What leaves your machine
There is no telemetry. By default, nothing leaves the machine. Two opt-in configurations create network calls: SLM refinement — if you configure GEMINI_API_KEY, ANTHROPIC_API_KEY, or an OpenAI-compatible endpoint via KEYOKU_SLM_BASE_URL (point it at local Ollama and even that stays on-box) — and the engine mirror: with KEYOKU_ENGINE_URL set, knowledge entries are mirrored to your keyoku-engine instance and knowledge_query searches go through it, wherever you host it. (Connectors you register obviously talk to whatever you point them at.)
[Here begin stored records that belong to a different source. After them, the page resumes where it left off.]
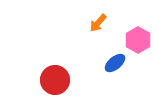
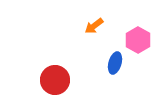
orange arrow: moved 4 px left, 3 px down; rotated 12 degrees clockwise
blue ellipse: rotated 35 degrees counterclockwise
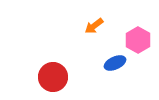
blue ellipse: rotated 50 degrees clockwise
red circle: moved 2 px left, 3 px up
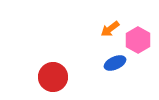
orange arrow: moved 16 px right, 3 px down
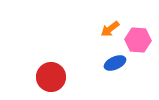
pink hexagon: rotated 25 degrees counterclockwise
red circle: moved 2 px left
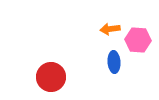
orange arrow: rotated 30 degrees clockwise
blue ellipse: moved 1 px left, 1 px up; rotated 70 degrees counterclockwise
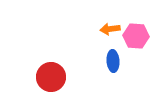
pink hexagon: moved 2 px left, 4 px up
blue ellipse: moved 1 px left, 1 px up
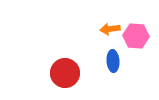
red circle: moved 14 px right, 4 px up
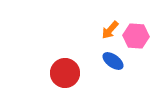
orange arrow: moved 1 px down; rotated 42 degrees counterclockwise
blue ellipse: rotated 50 degrees counterclockwise
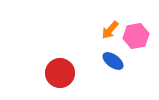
pink hexagon: rotated 15 degrees counterclockwise
red circle: moved 5 px left
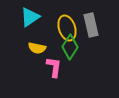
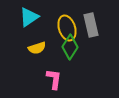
cyan triangle: moved 1 px left
yellow semicircle: rotated 30 degrees counterclockwise
pink L-shape: moved 12 px down
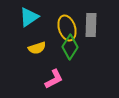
gray rectangle: rotated 15 degrees clockwise
pink L-shape: rotated 55 degrees clockwise
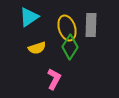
pink L-shape: rotated 35 degrees counterclockwise
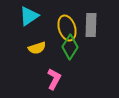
cyan triangle: moved 1 px up
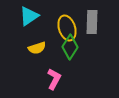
gray rectangle: moved 1 px right, 3 px up
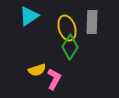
yellow semicircle: moved 22 px down
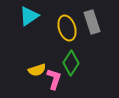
gray rectangle: rotated 20 degrees counterclockwise
green diamond: moved 1 px right, 16 px down
pink L-shape: rotated 10 degrees counterclockwise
The trust boundary: approval
Approval is the trust boundary. An approved template executes shell commands with your user privileges — there is no sandbox between an approved bash step and your system. Review templates the way you review shell scripts before approving them, especially templates refined by a model or drafted by an agent.
Guardrails
| Guardrail | Detail |
|---|---|
| Approval gate | Nothing executes until you approve a template. Connector calls at the approve level queue for explicit sign-off. |
| Autonomy levels | Per-connector: observe (calls refused), suggest, approve (queued), autonomous (direct). You choose how much rope each connector gets. |
| Read-only OpenAPI by default | Connectors synthesized from an OpenAPI spec are read-only unless you explicitly pass allowMutating. |
| Bash step limits | 30-second timeout, SIGTERM then SIGKILL, output captured and truncated to 2000 characters. |
| In-order execution | execution_complete enforces in-order step completion — no skipping past a human_review. |
| Append-only audit trail | Every action is recorded. Inspect it with audit_list or keyoku audit. |
| Secret redaction at record time | Credential-shaped values (TOKEN=, api_key:, password:, Bearer tokens) become «redacted» before an event is written — they can never reach drafts, baked skills, or the engine. |
| Privacy switch | keyoku pause stops all recording and all context injection until keyoku resume. |
Open source
Keyoku is MIT-licensed — audit the code yourself at github.com/Keyoku-ai/keyoku.